Taiwan Semiconductor Manufacturing Co (NYSE:TSM) is all set for full-capacity production in the U.S. and Germany after commercializing its debut Japanese chip plant in Kikuyo, Kumamoto Prefecture, last December.
Nvidia Corp’s (NASDAQ:NVDA) $3 trillion valuation and Taiwan Semiconductor’s 2nm progress testify to AI-driven chip industry growth. Reportedly, Microsoft Corp (NASDAQ:MSFT) eyes $80 billion in developing AI data centers in fiscal 2025, marking a big win for the sector.
Also Read: Taiwan Semiconductor’s Kaohsiung Expansion To Boost 2-nm Chip Production
The contract chipmaker aims to complete production of plants in Arizona in 2025 and Dresden in 2027. Construction of Taiwan Semiconductor’s second Japanese factory will likely begin near the Kikuyo plant, the Japan News reports.
Taiwan commanded 67% of the global market share in contracted semiconductor manufacturing and nearly 80% in cutting-edge products in 2023, the Japan News cites TrendForce.
Taiwan attempted to shield itself from geopolitical tension by concentrating production on the island. Still, it also remains focused on its geographical diversification to help the world boost its semiconductor base by reducing its dependence on China, whose semiconductor supply chain was disrupted during the 2020 pandemic.
Kumamoto Gov. Takashi Kimura shared with Japan Times the country’s hopes to attract Taiwan Semiconductor’s third plant in the prefecture.
The new plant, located in Kikuyo, began commercializing 12-28 nm technology last December. It caters to Sony Group Corp (NYSE:SONY), which produces camera sensors for Apple Inc (NASDAQ:AAPL).

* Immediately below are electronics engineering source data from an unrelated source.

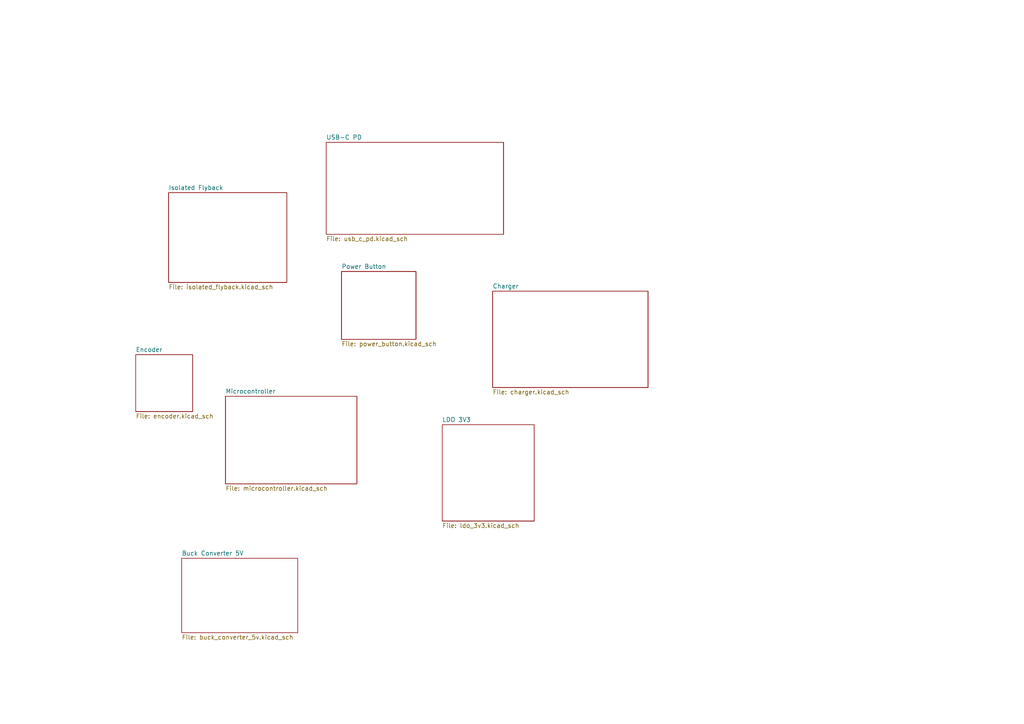
<source format=kicad_sch>
(kicad_sch
	(version 20250114)
	(generator "eeschema")
	(generator_version "9.0")
	(uuid "5caba13a-97ae-46d4-856f-900b12012fd8")
	(paper "A4")
	(lib_symbols)
	(sheet
		(at 128.27 123.19)
		(size 26.67 27.94)
		(exclude_from_sim no)
		(in_bom yes)
		(on_board yes)
		(dnp no)
		(fields_autoplaced yes)
		(stroke
			(width 0.1524)
			(type solid)
		)
		(fill
			(color 0 0 0 0.0000)
		)
		(uuid "1a4793e5-92d0-4710-847d-f210f4a65056")
		(property "Sheetname" "LDO 3V3"
			(at 128.27 122.4784 0)
			(effects
				(font
					(size 1.27 1.27)
				)
				(justify left bottom)
			)
		)
		(property "Sheetfile" "ldo_3v3.kicad_sch"
			(at 128.27 151.7146 0)
			(effects
				(font
					(size 1.27 1.27)
				)
				(justify left top)
			)
		)
		(instances
			(project "controller"
				(path "/5caba13a-97ae-46d4-856f-900b12012fd8"
					(page "9")
				)
			)
		)
	)
	(sheet
		(at 94.615 41.275)
		(size 51.435 26.67)
		(exclude_from_sim no)
		(in_bom yes)
		(on_board yes)
		(dnp no)
		(fields_autoplaced yes)
		(stroke
			(width 0.1524)
			(type solid)
		)
		(fill
			(color 0 0 0 0.0000)
		)
		(uuid "36295df0-8e81-41b3-8cd3-2cdd8b56207c")
		(property "Sheetname" "USB-C PD"
			(at 94.615 40.5634 0)
			(effects
				(font
					(size 1.27 1.27)
				)
				(justify left bottom)
			)
		)
		(property "Sheetfile" "usb_c_pd.kicad_sch"
			(at 94.615 68.5296 0)
			(effects
				(font
					(size 1.27 1.27)
				)
				(justify left top)
			)
		)
		(instances
			(project "controller"
				(path "/5caba13a-97ae-46d4-856f-900b12012fd8"
					(page "5")
				)
			)
		)
	)
	(sheet
		(at 48.895 55.88)
		(size 34.29 26.035)
		(exclude_from_sim no)
		(in_bom yes)
		(on_board yes)
		(dnp no)
		(fields_autoplaced yes)
		(stroke
			(width 0.1524)
			(type solid)
		)
		(fill
			(color 0 0 0 0.0000)
		)
		(uuid "3c6b0707-a67d-4a65-a38c-f4ab92a2c5a4")
		(property "Sheetname" "Isolated Flyback"
			(at 48.895 55.1684 0)
			(effects
				(font
					(size 1.27 1.27)
				)
				(justify left bottom)
			)
		)
		(property "Sheetfile" "isolated_flyback.kicad_sch"
			(at 48.895 82.4996 0)
			(effects
				(font
					(size 1.27 1.27)
				)
				(justify left top)
			)
		)
		(instances
			(project "controller"
				(path "/5caba13a-97ae-46d4-856f-900b12012fd8"
					(page "2")
				)
			)
		)
	)
	(sheet
		(at 65.405 114.935)
		(size 38.1 25.4)
		(exclude_from_sim no)
		(in_bom yes)
		(on_board yes)
		(dnp no)
		(fields_autoplaced yes)
		(stroke
			(width 0.1524)
			(type solid)
		)
		(fill
			(color 0 0 0 0.0000)
		)
		(uuid "656fb25c-ff6c-44f4-9a62-a4f6fe4240ec")
		(property "Sheetname" "Microcontroller"
			(at 65.405 114.2234 0)
			(effects
				(font
					(size 1.27 1.27)
				)
				(justify left bottom)
			)
		)
		(property "Sheetfile" "microcontroller.kicad_sch"
			(at 65.405 140.9196 0)
			(effects
				(font
					(size 1.27 1.27)
				)
				(justify left top)
			)
		)
		(instances
			(project "controller"
				(path "/5caba13a-97ae-46d4-856f-900b12012fd8"
					(page "3")
				)
			)
		)
	)
	(sheet
		(at 39.37 102.87)
		(size 16.51 16.51)
		(exclude_from_sim no)
		(in_bom yes)
		(on_board yes)
		(dnp no)
		(fields_autoplaced yes)
		(stroke
			(width 0.1524)
			(type solid)
		)
		(fill
			(color 0 0 0 0.0000)
		)
		(uuid "9d0a88ee-2aef-4cfe-9674-1a031a786ca9")
		(property "Sheetname" "Encoder"
			(at 39.37 102.1584 0)
			(effects
				(font
					(size 1.27 1.27)
				)
				(justify left bottom)
			)
		)
		(property "Sheetfile" "encoder.kicad_sch"
			(at 39.37 119.9646 0)
			(effects
				(font
					(size 1.27 1.27)
				)
				(justify left top)
			)
		)
		(instances
			(project "controller"
				(path "/5caba13a-97ae-46d4-856f-900b12012fd8"
					(page "7")
				)
			)
		)
	)
	(sheet
		(at 142.875 84.455)
		(size 45.085 27.94)
		(exclude_from_sim no)
		(in_bom yes)
		(on_board yes)
		(dnp no)
		(fields_autoplaced yes)
		(stroke
			(width 0.1524)
			(type solid)
		)
		(fill
			(color 0 0 0 0.0000)
		)
		(uuid "abd51820-7208-42b0-b9f8-9a931d762a6f")
		(property "Sheetname" "Charger"
			(at 142.875 83.7434 0)
			(effects
				(font
					(size 1.27 1.27)
				)
				(justify left bottom)
			)
		)
		(property "Sheetfile" "charger.kicad_sch"
			(at 142.875 112.9796 0)
			(effects
				(font
					(size 1.27 1.27)
				)
				(justify left top)
			)
		)
		(instances
			(project "controller"
				(path "/5caba13a-97ae-46d4-856f-900b12012fd8"
					(page "4")
				)
			)
		)
	)
	(sheet
		(at 52.705 161.925)
		(size 33.655 21.59)
		(exclude_from_sim no)
		(in_bom yes)
		(on_board yes)
		(dnp no)
		(fields_autoplaced yes)
		(stroke
			(width 0.1524)
			(type solid)
		)
		(fill
			(color 0 0 0 0.0000)
		)
		(uuid "b034422d-7ead-4ba1-8965-68b1c7cd2df8")
		(property "Sheetname" "Buck Converter 5V"
			(at 52.705 161.2134 0)
			(effects
				(font
					(size 1.27 1.27)
				)
				(justify left bottom)
			)
		)
		(property "Sheetfile" "buck_converter_5v.kicad_sch"
			(at 52.705 184.0996 0)
			(effects
				(font
					(size 1.27 1.27)
				)
				(justify left top)
			)
		)
		(instances
			(project "controller"
				(path "/5caba13a-97ae-46d4-856f-900b12012fd8"
					(page "8")
				)
			)
		)
	)
	(sheet
		(at 99.06 78.74)
		(size 21.59 19.685)
		(exclude_from_sim no)
		(in_bom yes)
		(on_board yes)
		(dnp no)
		(fields_autoplaced yes)
		(stroke
			(width 0.1524)
			(type solid)
		)
		(fill
			(color 0 0 0 0.0000)
		)
		(uuid "e9c1830f-f16f-4f1e-b4e4-1e9230890439")
		(property "Sheetname" "Power Button"
			(at 99.06 78.0284 0)
			(effects
				(font
					(size 1.27 1.27)
				)
				(justify left bottom)
			)
		)
		(property "Sheetfile" "power_button.kicad_sch"
			(at 99.06 99.0096 0)
			(effects
				(font
					(size 1.27 1.27)
				)
				(justify left top)
			)
		)
		(instances
			(project "controller"
				(path "/5caba13a-97ae-46d4-856f-900b12012fd8"
					(page "6")
				)
			)
		)
	)
	(sheet_instances
		(path "/"
			(page "1")
		)
	)
	(embedded_fonts no)
)

</source>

Taiwan Semiconductor is proficient in making general-purpose chips between 12 and 28 nm. However, chip plants in Japan failed to produce semiconductors thinner than 40 nm, prompting them to tap the Taiwanese chipmaker.

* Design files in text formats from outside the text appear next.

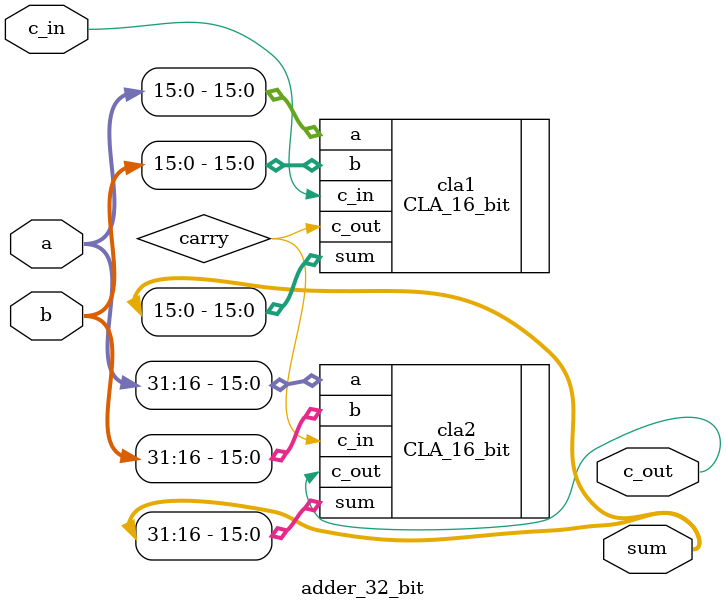
<source format=v>
`timescale 1ns/1ps

/* 

    * Assignment - 6
    * Problem - 3
    * Semester - 5 (Autumn)
    * Group - 56
    * Group members - Utsav Mehta (20CS10069) and Vibhu (20CS10072)

*/

module adder_32_bit (a, b, c_in, sum, c_out);

    input [31:0] a, b;
    input c_in;
    output c_out;
    output [31:0] sum;

    wire carry;

    CLA_16_bit cla1 (.a(a[15:0]), .b(b[15:0]), .c_in(c_in), .sum(sum[15:0]), .c_out(carry));
    CLA_16_bit cla2 (.a(a[31:16]), .b(b[31:16]), .c_in(carry), .sum(sum[31:16]), .c_out(c_out));

endmodule

</source>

Taiwan Semiconductor is building a new plant in Arizona, where commercialization of 4-nm chips will likely begin between January and March. It aims to complete its debut European plant in Dresden in 2027. The plant targets a quadrupolar production plan with principal plants in Taiwan, Japan, the U.S., and Germany.
Meanwhile, some concerns loom in the form of President-elect Donald Trump taking charge on January 20.
The U.S. posted a significant trade deficit with Taiwan in 2023, prompting Trump to verbally attack the country during his presidential campaigns for allegedly depriving the U.S. of the semiconductor industry.
He suggested redemption by slapping tariffs on Taiwan, which can increase the contract chipmaker’s production costs since labor costs in the U.S. are about 30% higher than in Taiwan.
Taiwan Semiconductor stock surged over 115% in the last 12 months.
Goldman Sachs‘ Bruce Lu projected another year of robust revenue growth for Taiwan Semiconductor in 2025E, 26.8%, following 29.4% revenue growth in 2024E (all in USD terms). Demand in leading-edge nodes, mainly supported by AI, backed this growth.
Investors can gain exposure to companies that manufacture semiconductors through ProShares UltraShort Semiconductors (NYSE:SSG) and ProShares UltraShort Semiconductors (NYSE:XSD).
Price Action: TSM stock is up 0.08% to $220.19 premarket at last check Tuesday.